Las palabras no destruyen al diferente, al que le debemos, por cierto, nuestra amparadora diferencia, pero crean espesas nieblas por las que transita el genocidio. Las palabras no bombardean, pero evitan que se aplique la sensatez. Sobre todo cuando a las avalanchas de argumentos, consideraciones, razonamientos y sofismas se unen términos contradictorios sin afán poético alguno.Las guerras no pueden ser humanitarias. Ni las masacres justas. Ni la paz armada. La guerra comienza cuando se la declaramos a los significados. Y esa es una contienda inmensa contra nosotros mismos. Contra todos.

Dijo John F. Kennedy que, mientras el Muro de Berlín estuviera en pie, la humanidad no sería libre. Habría que aplicarnos la receta, y en muchas direcciones. Alguien se ha parado a plantear que nadie debería cobrar su sueldo hasta que todos tuviéramos un empleo. O que la libertad de expresión no será completa mientras exista la publicidad. O que la paz, la única, implica el desarme más completo, porque basta una sola víctima para que lo seamos todos.

Cuando desatan el uso de la fuerza, meten en la peor de las cárceles y someten a la peor de las torturas no ya a los cuerpos, los pueblos, su identidad y dignidad, sino también a la capacidad de razonar. Y razonamos con palabras. Por tanto, con conceptos abstractos que nos dan la imagen, interpretación y valoración de nosotros mismos y del mundo en el que estamos.

Matar es un lenguaje, inequívoco, sin doblez, directo, irreversible. Es como una ley de la Física, acaso la más inexorable, la que mantiene que todo va a peor de acuerdo con la termodinámica. Matar es verdad. Hablar es mentira, sobre todo ahora cuando las palabras no significan lo que dicen.

La degradación, por tanto, se acrecienta y compete a todos. Por eso lo peor de lo que está sucediendo es que es lo peor ya en sí mismo. Que no habrá solución suficiente hasta que el tiempo, mucho tiempo, no borre las secuelas del delirio serbio.

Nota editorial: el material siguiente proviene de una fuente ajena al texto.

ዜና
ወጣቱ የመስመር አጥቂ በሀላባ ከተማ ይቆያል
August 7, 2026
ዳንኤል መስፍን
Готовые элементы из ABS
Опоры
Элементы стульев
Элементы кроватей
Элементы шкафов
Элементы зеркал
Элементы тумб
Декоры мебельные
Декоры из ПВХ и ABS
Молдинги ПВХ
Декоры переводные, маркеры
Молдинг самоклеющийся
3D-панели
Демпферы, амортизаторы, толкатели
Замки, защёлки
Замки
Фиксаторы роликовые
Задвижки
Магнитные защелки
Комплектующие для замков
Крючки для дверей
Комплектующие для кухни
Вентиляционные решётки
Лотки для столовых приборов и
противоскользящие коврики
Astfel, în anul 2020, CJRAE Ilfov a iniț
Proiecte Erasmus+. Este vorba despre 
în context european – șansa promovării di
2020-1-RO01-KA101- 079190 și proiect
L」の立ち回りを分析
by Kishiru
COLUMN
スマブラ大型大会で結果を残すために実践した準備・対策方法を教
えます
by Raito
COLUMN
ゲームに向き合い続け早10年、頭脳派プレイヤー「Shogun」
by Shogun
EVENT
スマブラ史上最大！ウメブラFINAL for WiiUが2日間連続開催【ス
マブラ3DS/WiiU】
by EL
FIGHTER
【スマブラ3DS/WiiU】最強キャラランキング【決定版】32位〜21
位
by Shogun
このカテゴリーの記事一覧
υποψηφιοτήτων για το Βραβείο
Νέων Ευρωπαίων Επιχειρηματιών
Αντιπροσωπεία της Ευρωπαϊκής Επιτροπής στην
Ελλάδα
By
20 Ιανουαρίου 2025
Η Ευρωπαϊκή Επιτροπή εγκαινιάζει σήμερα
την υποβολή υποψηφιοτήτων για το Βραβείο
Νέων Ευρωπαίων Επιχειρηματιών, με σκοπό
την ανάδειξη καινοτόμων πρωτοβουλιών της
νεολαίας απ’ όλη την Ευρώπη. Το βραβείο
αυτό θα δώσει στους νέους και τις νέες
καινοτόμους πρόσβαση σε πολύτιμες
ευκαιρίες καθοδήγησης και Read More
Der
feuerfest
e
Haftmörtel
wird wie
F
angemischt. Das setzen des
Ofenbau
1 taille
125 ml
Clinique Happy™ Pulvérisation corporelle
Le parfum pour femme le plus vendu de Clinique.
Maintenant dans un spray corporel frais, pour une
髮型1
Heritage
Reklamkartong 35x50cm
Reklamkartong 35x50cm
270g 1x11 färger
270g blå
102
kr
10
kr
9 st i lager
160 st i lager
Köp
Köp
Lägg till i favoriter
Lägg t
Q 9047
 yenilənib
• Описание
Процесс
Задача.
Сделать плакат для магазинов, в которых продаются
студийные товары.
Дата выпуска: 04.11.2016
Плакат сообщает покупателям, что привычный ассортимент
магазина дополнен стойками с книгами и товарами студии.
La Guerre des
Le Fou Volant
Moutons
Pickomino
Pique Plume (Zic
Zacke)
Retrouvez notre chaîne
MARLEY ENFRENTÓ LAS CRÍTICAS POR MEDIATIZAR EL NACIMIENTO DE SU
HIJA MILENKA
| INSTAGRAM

Pero no olvidemos que la exclusión y la violencia étnica están en California, Ceuta y Melilla o en el Tíbet . Y esto sucede, entre otros motivos, porque la opulencia se logra ya con poca población y escaso territorio, novedad histórica poco estudiada.

Por eso los desamparados, que han de ser muchos para ser un poco en este mundo, son un peligro. Libre circulación de mercancías, sí. Libre circulación de personas, no. De ideas poco, o, al menos con una imponente desigualdad de oportunidades. No hay país sin su Kosovo interno. De ahí que sigan intensificándose las masacres, que siempre se ejercen sobre los más pobres. De ahí las expulsiones y rapiñas. De ahí los términos del discurso, corrompidos en su base.

No son la misma cosa, pero ambas violencias sí tienen en común que prefieren incendiar el exterior a ellos mismos que arreglar con seriedad el interior. En el pensamiento ecológico hace ya mucho tiempo que se detectó que toda devastación se corresponde milimétricamente con otra mucho más vasta, que es interior. Guerrean por incapacidad de hacer las paces con ellos mismos. Menos aún con los distintos, con los otros. Porque no han aprendido a reconocer que las diferencias culturales, étnicas, lingüísticas y religiosas son el principal antídoto contra nuestra inmensa capacidad de destrucción.

La paz es patrimonio del humanismo y, en no poca medida, del pensamiento progresista de todos los tiempos. Pero más cuando cabe usarla para alcanzar la paz. El pensamiento más constructivo es el que considera que no hay mejor resolución que caminar doblemente desarmados. La paz es, y será siempre, el único escudo de los más débiles. La única fuerza realmente ética. Por eso nos sentimos, algunos, tan orgullosos de nuestra propia fragilidad, que es la condición más necesaria para toda convivencia en la diversidad. La ética ecológica comienza por tener miedo al propio poder antes que al de los otros.